- **Assigned task**:
Copy out the entries exactly, and wherever a picture appears, leave it out.

- **Given records**:
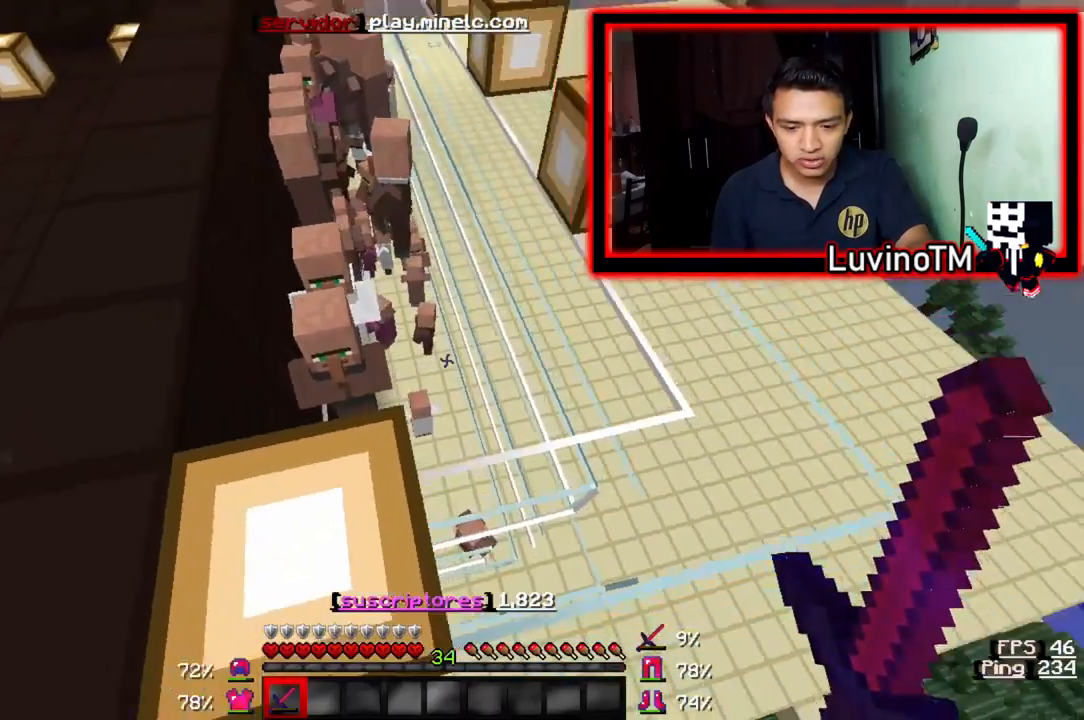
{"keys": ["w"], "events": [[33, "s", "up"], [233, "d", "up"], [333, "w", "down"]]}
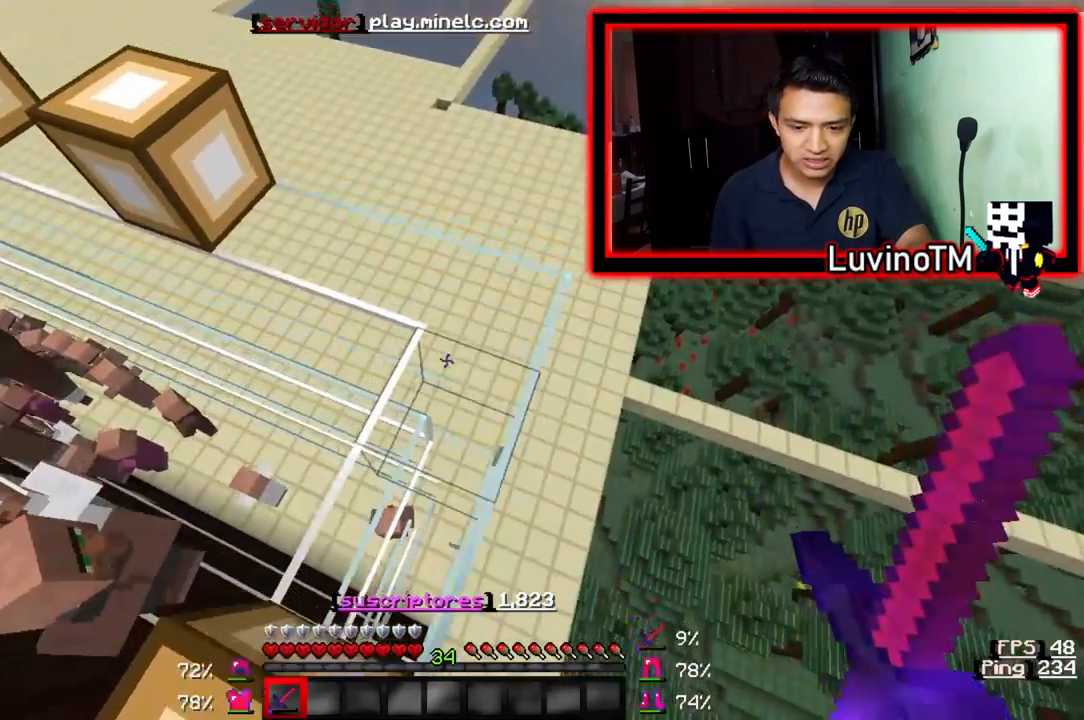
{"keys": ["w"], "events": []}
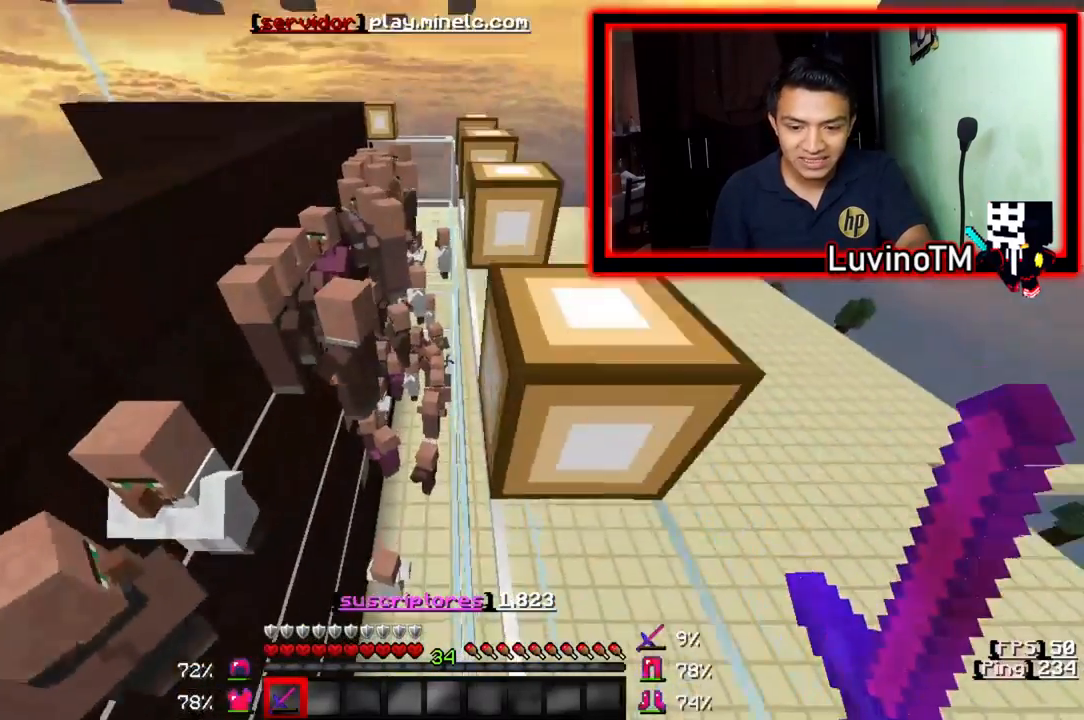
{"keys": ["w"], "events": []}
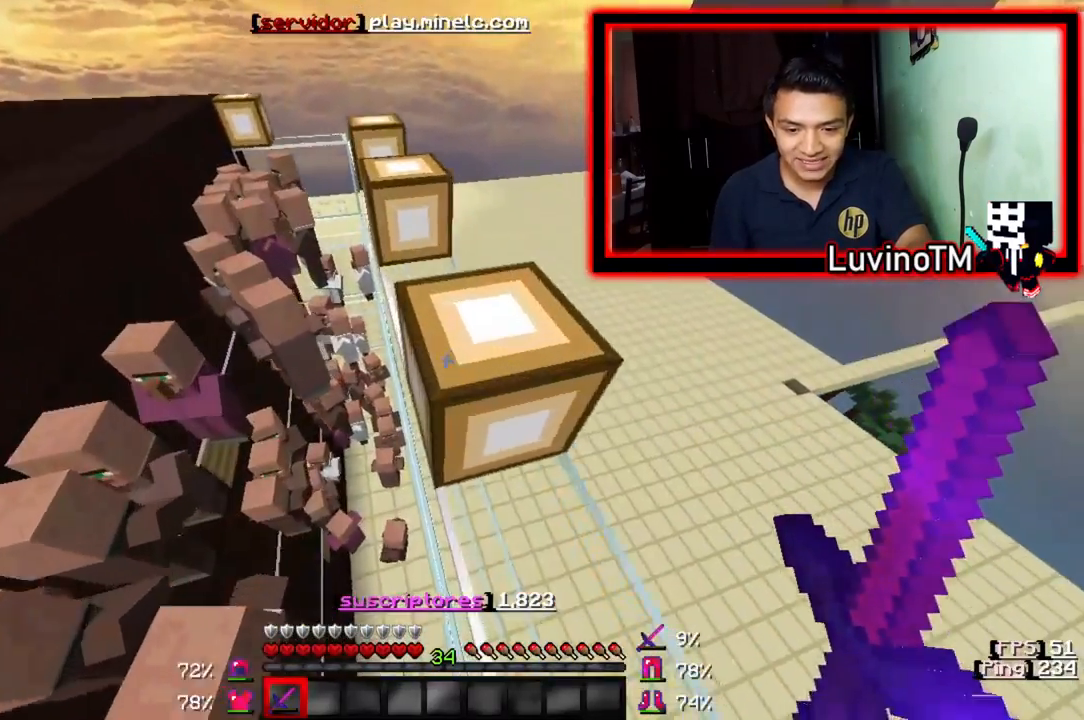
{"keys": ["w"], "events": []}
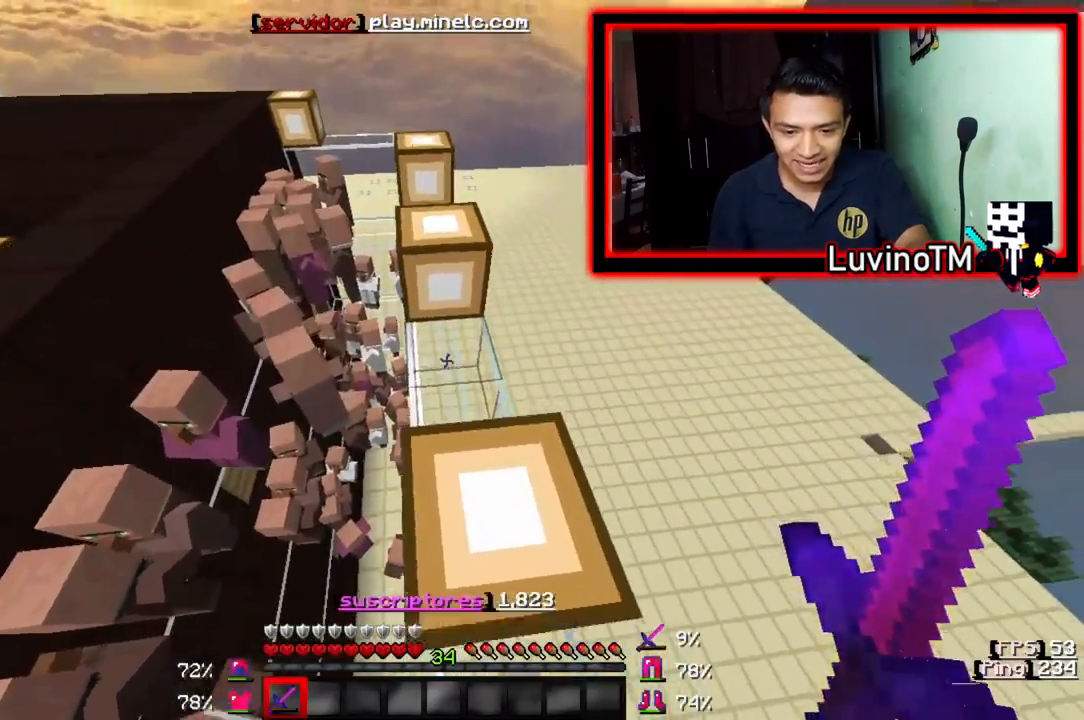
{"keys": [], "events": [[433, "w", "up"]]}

- **Result of this exercise**:
{"keys": ["w"], "events": [[33, "s", "up"], [233, "d", "up"], [333, "w", "down"]]}
{"keys": ["w"], "events": []}
{"keys": ["w"], "events": []}
{"keys": ["w"], "events": []}
{"keys": [], "events": [[433, "w", "up"]]}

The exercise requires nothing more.